I’ve noticed mild and infrequent disruption of service at the partially obstructed location and very little such disruption elsewhere. It’s extremely reliable.
Send an unmanned artificial gravity station to Sun/Earth L-3. Being at opposite side of the Sun, it’s half way point of Mars to Earth launch window, or 2.1 / 2 =
1.05. And have supplies for a Mars crew to live on it- some food and enough oxygen- and a lot of water and a means to convert water into rocket fuel. Don’t store rocket fuel, but store water which is radiation shielding and could made to into rocket fuel by a crew which goes there.
But send artificial station with animal experiments to test long terms of effects of artificial gravity.
One could also monitor solar weather from opposite side of the Sun.
So, you making Mars crew abort option. And it should also have medical gear for medical emergencies and it also serve isolation for any Mars contamination issues.
So could cancel Lunar gateway station or transform/modify it into artificial gravity station.
Or it’s low amount Delta-v from Gateway lunar orbit to getting to Sun/Earth L-3.
Why not Sun/Earth L-4/5?
It has to go one way or other, and takes long time to travel between any of points, so one could say it’s going to the spot where a future Mars crewed mission might need it as abort option. Or if already was at the L-3 point, it might travel for 6 month one way or other, to be in right location for potential abort option. And maybe not going for Mars crew, but a Venus crew mission or whatever.

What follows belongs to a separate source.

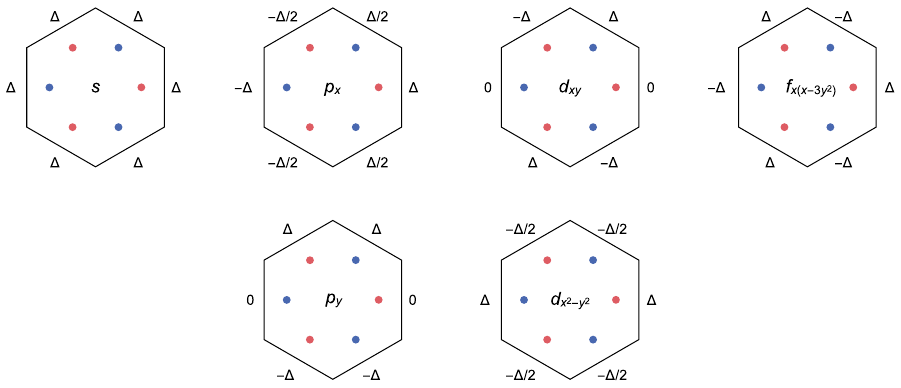
FIG. 9. SC pairing symmetries and order parameters at hot spots. Note that the order parameters are not normalized for each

” We can’t even envision what Starship is going to do to humanity and humans lives”
Good, now I don’t feel so bad
I wonder if Space-X (Musk) knows anything about Dava Newman’s Bio suit?
Dava Newman presents 3D Knit BioSuit™ at 2022 MARS conference
https://www.media.mit.edu/posts/dava-newman-presents-3d-knit-biosuit-at-mars-conference/
Fundamentally different concept than the “balloon suit” type spacesuit. It employs physical mechanical pressure from the suit fabric on the body (with the exception of the helmet/head/face connection(s) instead of the gas filled “pressure suit” type derived we have used so far. Supposedly much greater mobility and much lower cost; although the link doesn’t mention anything about cost. NASA isn’t biting (apparently) but maybe Space-X (Musk) is interested.
So, I have the Starlink kit. The gen 3 antenna is heavy. I didn’t realize to install the kit, you have to have either an iOS or Android smart phone. Really? I have no cell service, so I have no smart phone. I have a flip phone that only works once I’m 20 miles from my house in the direction of Raleigh. This is supposed to be for ruricolae? Once I have it up and powered, I’ll try a direct connect through a cat5 cable. We’ll see.
Footnote: I finally got Starlink installed on a 9 foot pole on my front porch,. I plugged it in, and it worked.